### TEXT SHOWN
_ _ _

Empire
Empire
King & Company, Birmingham, Pennsylvania Glassworks
Aquamarine Quart
Provenance: Phil Smith Collection
Our aquamarine quart jar is simply embossed ‘EMPIRE’ in a sans-serif shallow convex arch on the face of the jar, which is hand-blown, tooled, and has an applied collar. There is a pressed laid-on-ring stopper finish to take a Willoughby stopple. Most likely, King & Co. made the jar in the 1860s at their Birmingham (south Pittsburgh), Pennsylvania glassworks. There is a jar variation with an incomplete final “E” where the letter looks like a “C” and “EMPIRE” is peened out on the reverse.
See the museum example of a J. D. Willoughby jar.
The closure is a stopple seal with a gasket compressed by two cast-iron disks and a wing nut sealed inside the jar mouth. The stopple is cast and reads, ‘PATENTED JANUARY 10, 1860 KING & CO. PITTSBURGH PA EMPIRE.’ The jar is very rare with the stopple and occasionally available without the stopple. Only a handful of original stopples have been reported. Half-gallon Empire jars are also available.
William P. Patton of Harrisburg, Pennsylvania, received Patent No. 26,820 for the stopper on January 10, 1860. He assigned half the patent to William Moyer. While the actual stopper was more dome-shaped than the patent drawing, it follows the same principle.
Alexander King
Alexander King was born in Milford County, Donegal, Ireland, in 1819. Of Scotch-Irish heritage, King came to America and spent three years working with a wholesale grocer in Baltimore. He would move to Pittsburgh in 1836 where his brother Robert Hays King, who ran Cash Insurance Company, came four years before him. King would go into partnership with John Watt to operate a grocery business. The business dissolved in 1844 and Alexander King would run newspaper advertisements with his name noting “Wholesale Grocer, Commission Merchant, and Dealer in Produce and Pittsburgh Manufactures, Liberty, opposite Hand street.”

_ _ _

### DATA SECTION

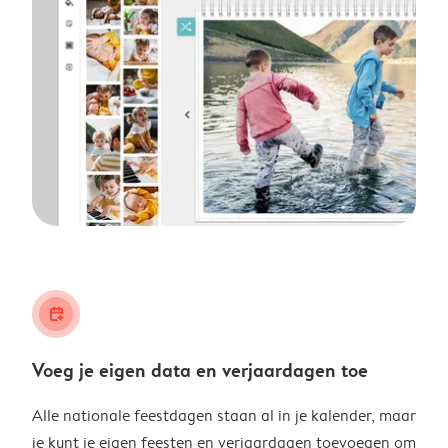
calendar_plus
Voeg je eigen data en verjaardagen toe
Alle nationale feestdagen staan al in je kalender, maar
je kunt je eigen feesten en verjaardagen toevoegen om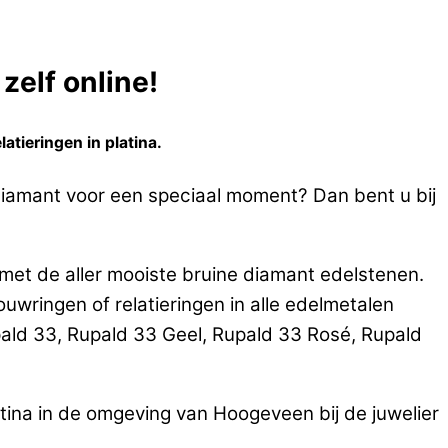
zelf online!
tieringen in platina.
 diamant voor een speciaal moment? Dan bent u bij
met de aller mooiste bruine diamant edelstenen.
ringen of relatieringen in alle edelmetalen
ald 33, Rupald 33 Geel, Rupald 33 Rosé, Rupald
tina in de omgeving van Hoogeveen bij de juwelier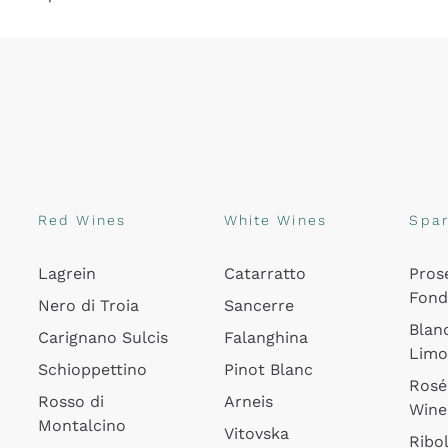
Red Wines
White Wines
Spar
Lagrein
Catarratto
Pros
Fon
Nero di Troia
Sancerre
Blan
Carignano Sulcis
Falanghina
Lim
Schioppettino
Pinot Blanc
Rosé
Rosso di
Arneis
Wine
Montalcino
Vitovska
Ribol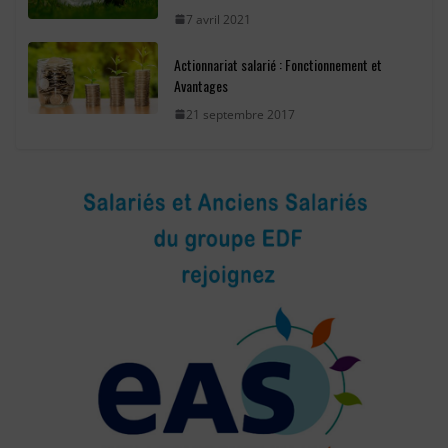
7 avril 2021
Actionnariat salarié : Fonctionnement et
Avantages
21 septembre 2017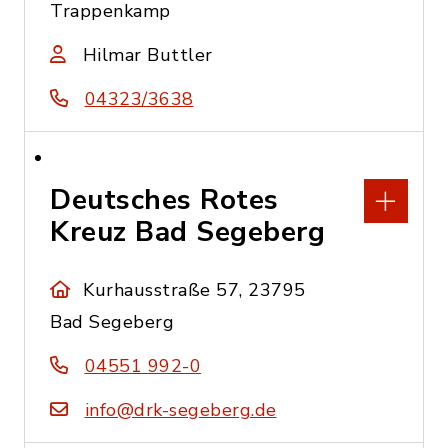
Trappenkamp
Hilmar Buttler
04323/3638
Deutsches Rotes
Kreuz Bad Segeberg
Kurhausstraße 57, 23795
Bad Segeberg
04551 992-0
info@drk-segeberg.de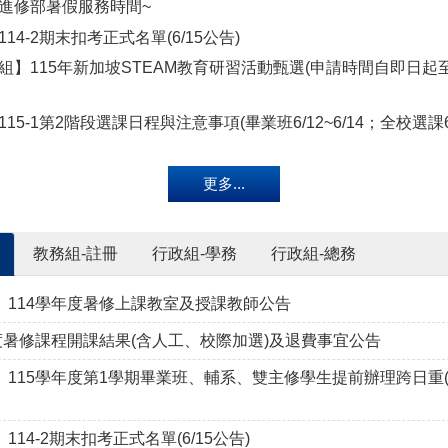
進修部暑假服務時間~
務組】公告本校115學年度第1學期進修部核准轉系學生名單
14-2期末扣考正式名單(6/15公告)
114學年度暑修訊息公告
組】115年新加坡STEAM教育研習活動甄選(申請時間自即日起至1
114學年度第2學期進修部 "舊制" 磨課師 『 學分抵免 』申請須知
15-1第2階段選課日程與注意事項(畢業班6/12~6/14；全校選課6/1
114學年度第2學期進修部 "舊制" 磨課師 『 學分抵免 』申請須
更多...
教務組-註冊
行政組-學務
行政組-總務
】114學年度暑修上課教室及授課教師公告
年度暑修課程開課結果(含人工、校際加選)及退費事宜公告
】115學年度第1學期畢業班、輔系、雙主修學生提前辦理跨日重(
114-2期末扣考正式名單(6/15公告)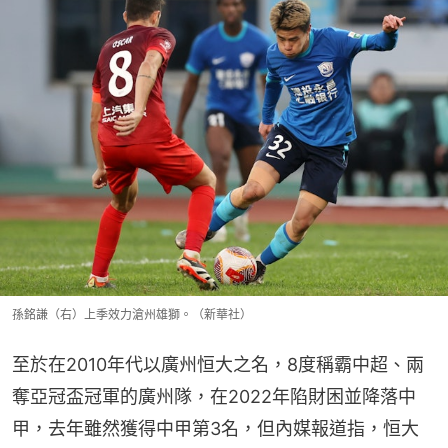
孫銘謙（右）上季效力滄州雄獅。（新華社）
至於在2010年代以廣州恒大之名，8度稱霸中超、兩
奪亞冠盃冠軍的廣州隊，在2022年陷財困並降落中
甲，去年雖然獲得中甲第3名，但內媒報道指，恒大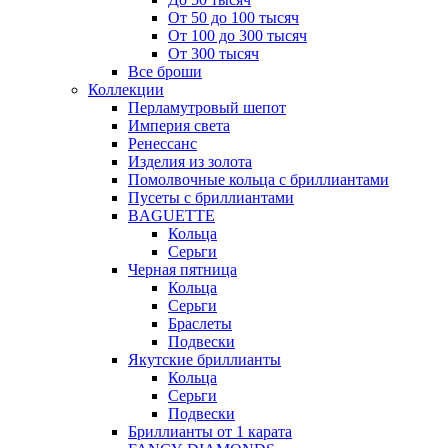
От 50 до 100 тысяч
От 100 до 300 тысяч
От 300 тысяч
Все броши
Коллекции
Перламутровый шепот
Империя света
Ренессанс
Изделия из золота
Помолвочные кольца с бриллиантами
Пусеты с бриллиантами
BAGUETTE
Кольца
Серьги
Черная пятница
Кольца
Серьги
Браслеты
Подвески
Якутские бриллианты
Кольца
Серьги
Подвески
Бриллианты от 1 карата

_ _ _

### PROBLEMS TO WORK ON
- 1) Recast the paragraph of the Empire jar text that begins "The closure is a stopple seal" as a short bulleted list that keeps its main facts.
- 2) Using the Empire jar text, answer these questions:
(a) What color is the quart jar described?
(b) What patent number did William P. Patton receive for the stopper?
(c) In what year did Alexander King move to Pittsburgh?

### SOLUTIONS BELOW
- 1)
- The closure is a stopple seal, sealed inside the jar mouth, with a gasket compressed by two cast-iron disks and a wing nut.
- The cast stopple reads "PATENTED JANUARY 10, 1860 KING & CO. PITTSBURGH PA EMPIRE."
- The jar is very rare with the stopple and occasionally available without it.
- Only a handful of original stopples have been reported.
- Half-gallon Empire jars are also available.

- 2)
(a) Aquamarine.
(b) Patent No. 26,820.
(c) 1836.